**Work request 1**
Update the passage on taking children out of school for holidays by rewriting everything from "This teacher did" down to "and falling behind.", with "nightmare" swapped for "headache".

When I was growing up, I always got over excited as the summer holidays approached. Not just because six weeks of fun and long days in the sun lay ahead but because I was lucky enough that my parents took my brother and I abroad every July to somewhere new, exotic and exciting.

1976, holiday number 1 was Tunisia where mum forbid us from eating any fruit unless it came from a tin, a waiter used to walk around the hotel complex peddling his wares and shouting "Asda price" at the top of his voice and some local at the market in Monastir offered to swap my very blond brother Nial for a rather handsome looking camel. Greece was the destination in 1977 where I had my first official holiday crush on the waiter. Portugal's Algarve coast, Menorca and then a gite in France with my extended family followed. We were very fortunate to get all these holidays and Nial and I were grateful that mum and dad had upgraded our holidays from Newquay and Troon to sandier beaches and warmer climates. It was the late 1970s and back then the average price of a package holiday was a fraction of today's luxury getaways.

But, hang on, if my parents had taken us out of school before the end of term we could have got the holiday cheaper, couldn't we? Well no we couldn’t. My mum was a teacher.

And as a teacher she had a real bee in her bonnet when parents took their kids out of school before the end of term. Even if the last week of the term was all sports day and fun there were still implications for the teacher who had to prepare homework, lesson plans in advance, extra reading or writing for that lucky pupil who was off for two weeks in Benidorm.

Fast forward to 2018 and has much changed? Well, apparently not. Every year I see friends and families complain about the hike in holiday costs. I regularly see parents take to social media to air their grievances that it is totally unfair that prices increase so much during the peak holiday seasons. But is it really that unfair?

These holidays are a huge expense to the family, so if you can save a grand by leaving in the last week of term is it really much of a burden on the school?

Well let's look at it from all sides:

I asked a few parents and teachers for their take on this and their answers were very clear.

One parent I spoke with, originally from Brazil, said it was more important to take her child out of school to go home and visit her family in South America where she would learn far more about her culture and language than she would ever learn in that lead up to Christmas. Quoting the teacher who said they would only be doing all things Nativity related. However, apparently this same school reprimanded two sets of parents for taking their children out of school at the same time. Confused? I am.

On the other side, a teacher I spoke with was very sympathetic to families who wanted to take their children away.

This teacher did add that there was never a good time to take a child out of school. Logistics for staff were always a nightmare and realistically the child rarely caught up. When parents asked for work to take away it rarely compared with what happened in the class room as so much learning was done through conversation which was reactionary to the time and students involved. They also touched on students spending their holidays worried about the work they were missing out on and falling behind.

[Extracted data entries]

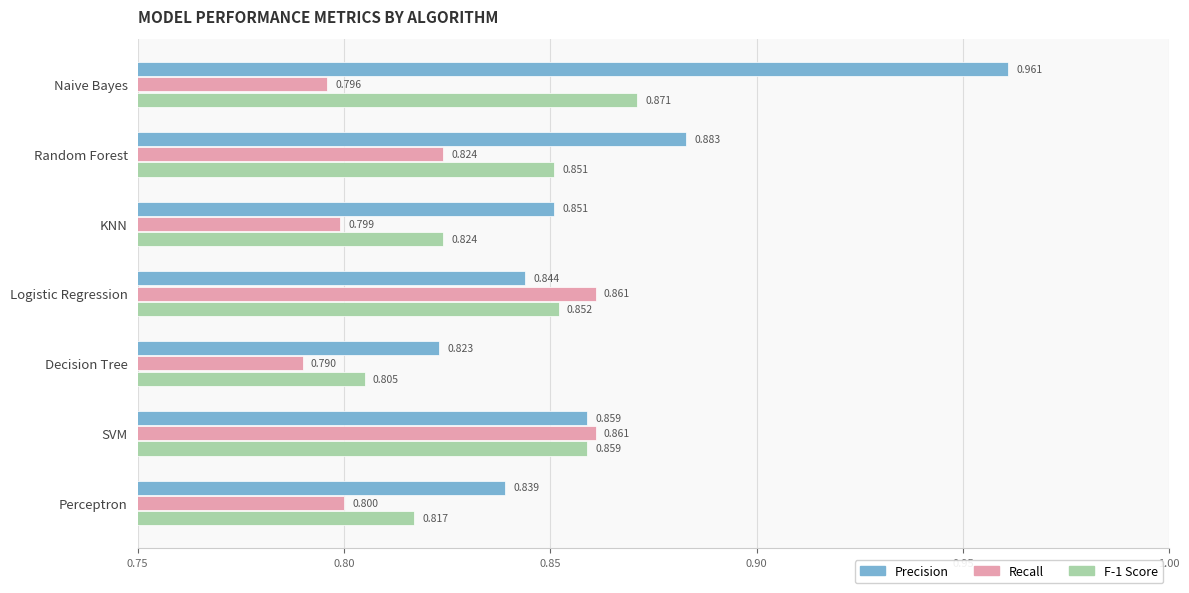

Which series has the widest spread of values?

Precision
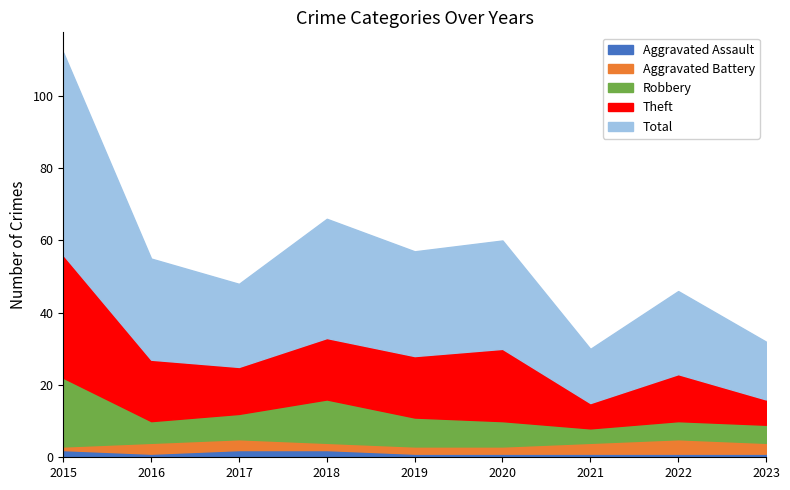

Is it true that Theft equals 3 at 2022?

False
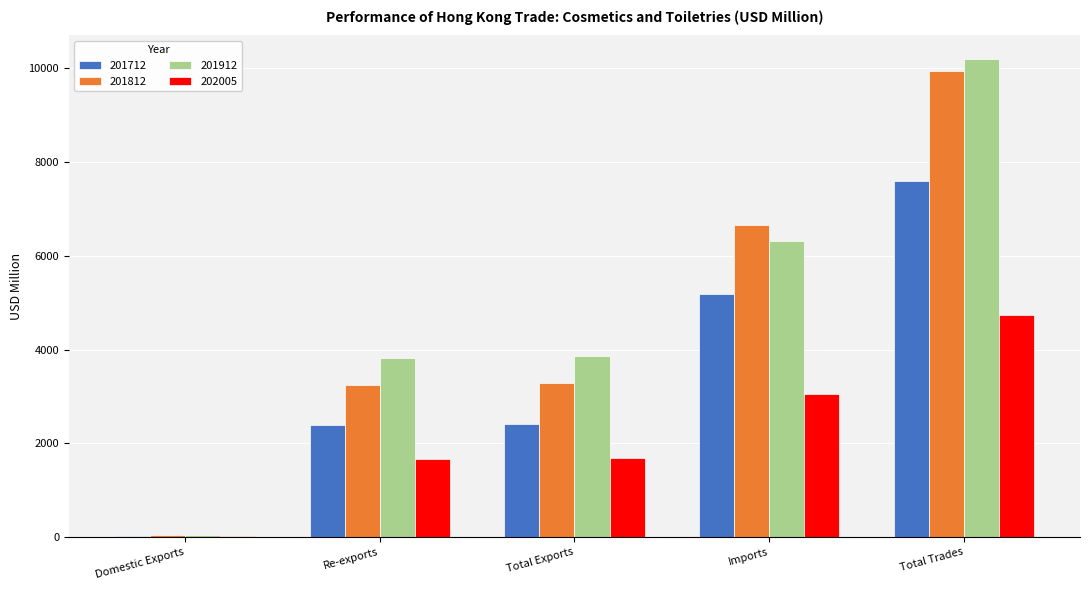

What are all the series names shown in the legend?

201712, 201812, 201912, 202005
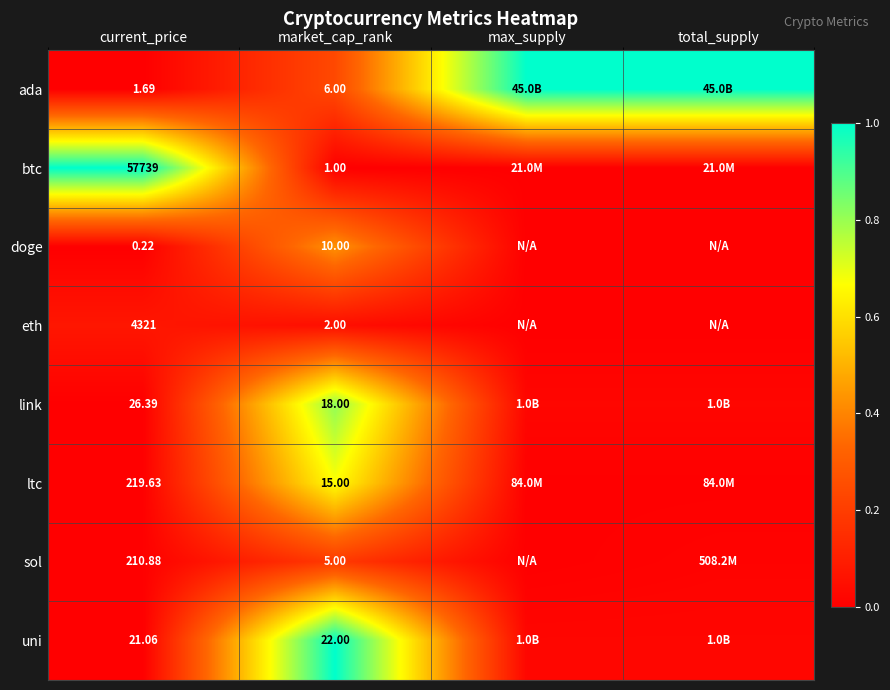

At market_cap_rank, list the series in order from largest to smallest.

uni, link, ltc, doge, ada, sol, eth, btc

**Work request 2**
Repeat everything from the line containing "At market_cap_rank, list" down to the end of the extracted data entries, word for word.

**Answer section 1**
This teacher did add that there was never a good time to take a child out of school. Logistics for staff were always a headache and realistically the child rarely caught up. When parents asked for work to take away it rarely compared with what happened in the class room as so much learning was done through conversation which was reactionary to the time and students involved. They also touched on students spending their holidays worried about the work they were missing out on and falling behind.

**Answer section 2**
At market_cap_rank, list the series in order from largest to smallest.

uni, link, ltc, doge, ada, sol, eth, btc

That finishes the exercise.